AIM OF THE EXERCISE: The records below must be copied in full; omit the images.

SOURCE INFORMATION:
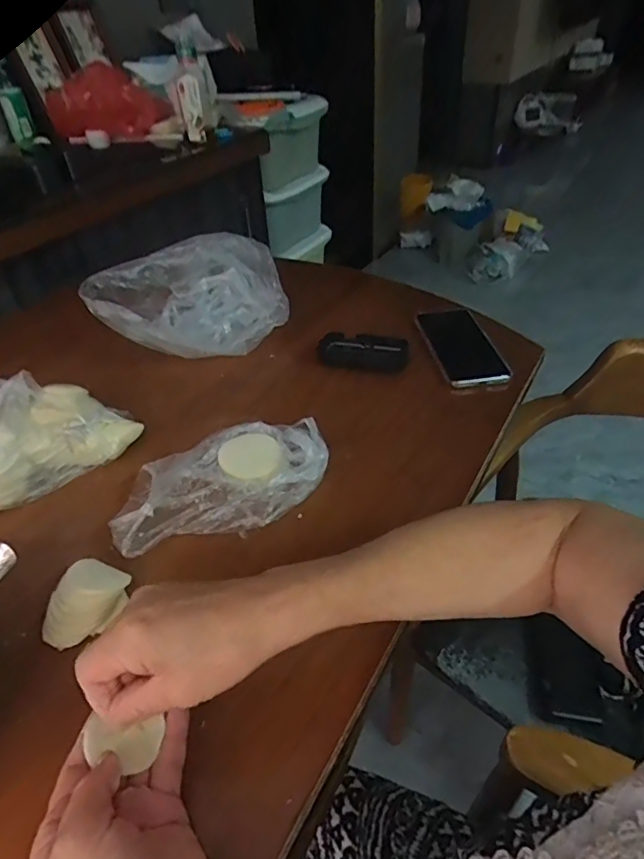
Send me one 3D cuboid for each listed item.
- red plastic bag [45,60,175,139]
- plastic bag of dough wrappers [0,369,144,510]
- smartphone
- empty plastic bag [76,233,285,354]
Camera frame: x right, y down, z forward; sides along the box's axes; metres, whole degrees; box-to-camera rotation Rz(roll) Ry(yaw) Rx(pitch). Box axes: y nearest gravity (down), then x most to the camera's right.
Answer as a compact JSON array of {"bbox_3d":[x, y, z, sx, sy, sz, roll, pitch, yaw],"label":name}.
[{"bbox_3d":[-0.441,-0.688,1.131,0.194,0.118,0.189,0,40,5],"label":"red plastic bag"},{"bbox_3d":[-0.292,-0.004,0.530,0.185,0.085,0.117,-31,47,-28],"label":"plastic bag of dough wrappers"},{"bbox_3d":[0.175,-0.108,0.680,0.077,0.010,0.163,-8,40,-5],"label":"smartphone"},{"bbox_3d":[-0.162,-0.158,0.670,0.234,0.117,0.106,-22,43,-20],"label":"empty plastic bag"}]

WRITTEN ANSWER:
Send me one 3D cuboid for each listed item.
- red plastic bag [45,60,175,139]
- plastic bag of dough wrappers [0,369,144,510]
- smartphone
- empty plastic bag [76,233,285,354]
Camera frame: x right, y down, z forward; sides along the box's axes; metres, whole degrees; box-to-camera rotation Rz(roll) Ry(yaw) Rx(pitch). Box axes: y nearest gravity (down), then x most to the camera's right.
Answer as a compact JSON array of {"bbox_3d":[x, y, z, sx, sy, sz, roll, pitch, yaw],"label":name}.
[{"bbox_3d":[-0.441,-0.688,1.131,0.194,0.118,0.189,0,40,5],"label":"red plastic bag"},{"bbox_3d":[-0.292,-0.004,0.530,0.185,0.085,0.117,-31,47,-28],"label":"plastic bag of dough wrappers"},{"bbox_3d":[0.175,-0.108,0.680,0.077,0.010,0.163,-8,40,-5],"label":"smartphone"},{"bbox_3d":[-0.162,-0.158,0.670,0.234,0.117,0.106,-22,43,-20],"label":"empty plastic bag"}]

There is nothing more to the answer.